It launched Curator Connect in order to help developers connect (for want of a better word) with ‘curators’ (or established reviewers) so their games can get better exposure. It’s great to see Valve - which, after all, started out as a studio - empowering PC game developers.
It also made big changes to how it deals with user reviews, finally addressing the issue of ‘review bombing’ (where bots would flood a game’s user review section to, in most cases, adversely affect its rating and thus its ranking on Steam). With the platform being as embedded as it is in digital delivery, we want to see more of this from Valve in 2018 and beyond.
The lows: inconsistent ports, VR loses its hype and loot box fiascos
While we often try to stay away from tribalistic terms such as ‘superior’, the fact remains that being able to build your own machine makes PC the only place you can truly max out a game to its fullest potential.
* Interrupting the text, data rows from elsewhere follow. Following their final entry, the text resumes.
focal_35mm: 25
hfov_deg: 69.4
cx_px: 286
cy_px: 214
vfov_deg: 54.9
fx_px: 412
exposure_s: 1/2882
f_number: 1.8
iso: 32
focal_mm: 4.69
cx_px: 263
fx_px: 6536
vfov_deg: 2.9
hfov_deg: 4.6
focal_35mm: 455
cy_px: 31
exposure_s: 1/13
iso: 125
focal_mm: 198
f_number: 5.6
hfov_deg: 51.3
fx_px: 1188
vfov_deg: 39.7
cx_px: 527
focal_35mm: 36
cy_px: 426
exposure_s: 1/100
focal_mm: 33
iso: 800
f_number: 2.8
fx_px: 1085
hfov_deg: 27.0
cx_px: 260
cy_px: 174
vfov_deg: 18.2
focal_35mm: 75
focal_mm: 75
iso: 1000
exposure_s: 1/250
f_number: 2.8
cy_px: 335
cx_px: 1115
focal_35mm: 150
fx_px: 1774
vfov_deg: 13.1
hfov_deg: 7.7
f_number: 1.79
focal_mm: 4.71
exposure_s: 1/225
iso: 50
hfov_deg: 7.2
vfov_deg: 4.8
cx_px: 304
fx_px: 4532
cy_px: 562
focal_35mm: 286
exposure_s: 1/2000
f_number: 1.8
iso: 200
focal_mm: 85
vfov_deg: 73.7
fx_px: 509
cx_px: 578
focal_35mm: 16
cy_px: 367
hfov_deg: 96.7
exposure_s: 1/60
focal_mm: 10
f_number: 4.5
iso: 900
However, multiformat releases have often made PC feel like an afterthought as consoles receive primary focus over PC ports.
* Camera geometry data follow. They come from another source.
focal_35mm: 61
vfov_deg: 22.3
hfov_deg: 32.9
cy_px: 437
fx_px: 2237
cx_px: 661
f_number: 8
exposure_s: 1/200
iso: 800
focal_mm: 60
Huge gaps between console and port releases dates aren’t a thing of the past quite yet, but 2017 saw far more tentpole releases getting PC versions in line or soon after their closed box cousins.
More importantly, plenty of these ports have been strong such as Destiny 2 and Resident Evil 7. But there’s still far too many triple-A or big name titles getting inferior versions on PC.
Prey, a game that deservedly reviewed well elsewhere, was plagued with issues, ranging from save corruptions to severe game crashes. It took the shine off what should have been a clean sweep of positive coverage, but Bethesda took too long addressing these major issues and another PC was forever tarnished.
Nier: Automata was another port marred by schoolboy errors. Resolutions issues followed framerate crashes, which then followed audio files not loading properly.
These are just some of the problems Nier encountered at launch and seven months later many of them remain, seemingly for the foreseeable future. PC gamers always get the short end of the multiformat stick, don’t we?
Virtual Reality also had a mixed year. We wouldn’t say VR, as a whole, saw a true low in 2017, but it did see its momentum and hype level out. Many expected the platform to break into the mainstream, mainly off the success of PlayStation VR, but the market’s still finding its feet as the technology improves and the hardware becomes more affordable.
HTC Vive saw the least progress as a platform (especially with a total no show on its previously teased bespoke controllers), but the huge price cut on Oculus Rift and PSVR did help VR at least open the doors to a larger overall install base as we head into 2018 and virtual reality’s third year.
Then there’s the biggie - the rise and fall of the loot box. The issue that’s dogged the industry by the throat so vigorously it’s spilled right out into the mainstream media. Even some governing bodies are lobbying for legislation to control them. The traction it’s gained is incredible, even going as far as scalping EA’s recent share prices.
Most of the issues rose out of Middle-earth: Shadow Of War and Star Wars Battlefront 2. Two hugely anticipated, multiplatform tentpole releases that both revealed microtransactions embedded deep into the experience of a full-priced game.
Microtransactions have been around for year, and have proved successful in triple-A titles (just look as FIFA’s Ultimate Team modes and Overwatch’s cosmetic loot boxes), but the backlash to SOW and BF2 was monumental.
And while there were concerns over potential paywalls curtailing the largely single-player world of SOW largely came to very little (due to the microtransactions proving to be ugly in their prominent advertising rather than facilitating any true content fencing), BF2 proved a very different beast.
As an online, competitive shooter, it didn’t take long for the game’s November beta to reveal how its Star Card system (where players can earn, craft and buy abilities that make them more powerful in a fight) provided a blatant pay to win strategy. EA attempted to calm fears, but the full game proved those worries were a reality and it led to a PR nightmare that BF2 and EA isn’t likely to shed anytime soon.
Let’s be honest. Microtransactions aren’t going anywhere. They might disturb some morales compasses, but there a proven revenue stream in an industry where development budgets are increasing and base game prices remain frozen.
They’ll just be repackaged more delicately next time. 2017 might seem like it was the year the voice of the people drove out the loot box demons, but in the end it simply trampled an otherwise great game (honestly, go play Battlefront 2 - its loot boxes have been disabled for a while and it’s great fun to play) and forced publishers to try a different tact.